Momenti di forte tensione nel tardo pomeriggio di ieri, 20 maggio, nella frazione di Casette Verdini a Pollenza. Un cittadino senegalese di 30 anni, già noto alle forze dell’ordine e irregolare sul territorio nazionale, è stato deferito in stato di libertà alla Procura della Repubblica di Macerata per il reato di porto di armi od oggetti atti ad offendere (art. 4 Legge 110/1975).
L’allarme è scattato intorno alle ore 18:30, a seguito di alcune segnalazioni giunte al Numero Unico di Emergenza che indicavano la presenza, nei pressi del bar “H7”, di un uomo che si aggirava in evidente stato di alterazione, urlando frasi sconnesse e brandendo un grosso pugnale. Sul posto sono confluite immediatamente le pattuglie del Nucleo Operativo e Radiomobile (Sezione Radiomobile) della Compagnia di Macerata e della Stazione Carabinieri di Corridonia.
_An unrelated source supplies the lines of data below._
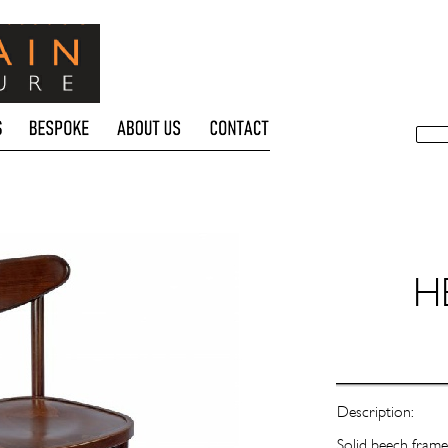
H
Description:
Solid beech frame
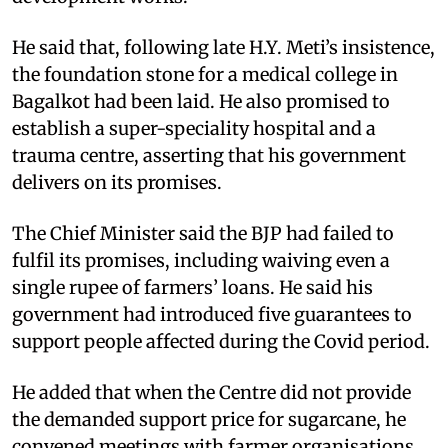
He said that, following late H.Y. Meti’s insistence,
the foundation stone for a medical college in
Bagalkot had been laid. He also promised to
establish a super-speciality hospital and a
trauma centre, asserting that his government
delivers on its promises.
The Chief Minister said the BJP had failed to
fulfil its promises, including waiving even a
single rupee of farmers’ loans. He said his
government had introduced five guarantees to
support people affected during the Covid period.
He added that when the Centre did not provide
the demanded support price for sugarcane, he
convened meetings with farmer organisations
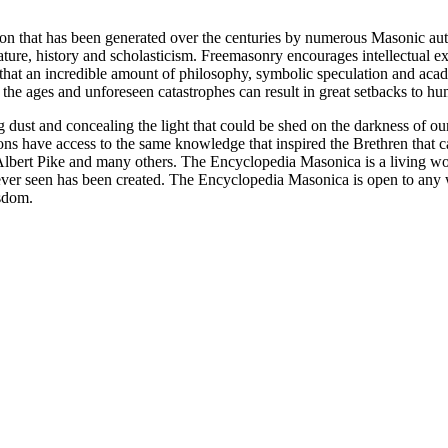
ion that has been generated over the centuries by numerous Masonic au
ature, history and scholasticism. Freemasonry encourages intellectual
n that an incredible amount of philosophy, symbolic speculation and ac
 of the ages and unforeseen catastrophes can result in great setbacks to
ng dust and concealing the light that could be shed on the darkness of 
asons have access to the same knowledge that inspired the Brethren that
bert Pike and many others. The Encyclopedia Masonica is a living wor
er seen has been created. The Encyclopedia Masonica is open to any wh
isdom.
L’efficace coordinamento dei militari ha permesso di avviare subito le ricerche e di risalire rapidamente all’identità dell’uomo, che nel frattempo si era allontanato. I Carabinieri hanno rintracciato il trentenne presso il suo domicilio a Pollenza. Alla vista dei militari, l’uomo ha palesato un forte stato di agitazione psicomotoria, arrivando a danneggiare una porta dell’abitazione.
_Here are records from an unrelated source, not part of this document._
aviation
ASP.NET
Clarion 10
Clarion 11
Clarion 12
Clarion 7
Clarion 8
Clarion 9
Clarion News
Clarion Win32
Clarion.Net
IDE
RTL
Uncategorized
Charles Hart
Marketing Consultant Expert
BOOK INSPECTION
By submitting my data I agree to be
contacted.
Per evitare che la situazione potesse degenerare in atti di autolesionismo o pericoli per terzi, gli operanti sono riusciti a contenere l’uomo in sicurezza, affidandolo subito dopo alle cure dei sanitari del 118, appositamente fatti intervenire. Lo straniero è stato trasportato al Pronto Soccorso dell’Ospedale di Macerata, dove si trova tuttora ricoverato per una valutazione specialistica psichiatrica. Durante le successive verifiche sul territorio, lungo il tragitto percorso dall’uomo dal bar al proprio domicilio, i Carabinieri hanno rinvenuto l’arma di cui si era disfatto: un pugnale della lunghezza complessiva di 27 centimetri (con una lama affilata di 14 centimetri). L’arma è stata sottoposta a sequestro penale.
I successivi accertamenti di polizia giudiziaria hanno fatto emergere il profilo di irregolarità del soggetto. Lo straniero era infatti gravato da un provvedimento di espulsione del Prefetto di Macerata e dal contestuale ordine del Questore a lasciare il territorio nazionale entro sette giorni, notificatogli appena una settimana prima, il 13 maggio scorso. In quella circostanza, l’uomo era stato fermato a Macerata, presso i Giardini Diaz, da un equipaggio del Radiomobile intervenuto a supporto dei controllori dell’azienda di trasporti “APM”, poiché il trentenne era sprovvisto sia del biglietto sia dei documenti. Rifiutatosi di esibire un valido documento di identificazione, era stato condotto in Caserma e fotosegnalato. Dal controllo era emerso che il soggetto aveva già violato precedenti decreti di allontanamento; pertanto, data l’indisponibilità di posti presso i Centri di Permanenza per il Rimpatrio (C.P.R.), l’Autorità di Pubblica Sicurezza aveva emesso e notificato i nuovi provvedimenti di espulsione a cui l’uomo, alla data di ieri, non aveva ancora ottemperato.
Le informazioni sono state fornite nel rispetto dei diritti delle persone indagate, da ritenersi presunte innocenti in considerazione delle rispettive fasi del procedimento – indagini preliminari – fino ad un definitivo accertamento di colpevolezza con sentenza irrevocabile, ed al fine di assicurare il diritto di cronaca costituzionalmente garantito.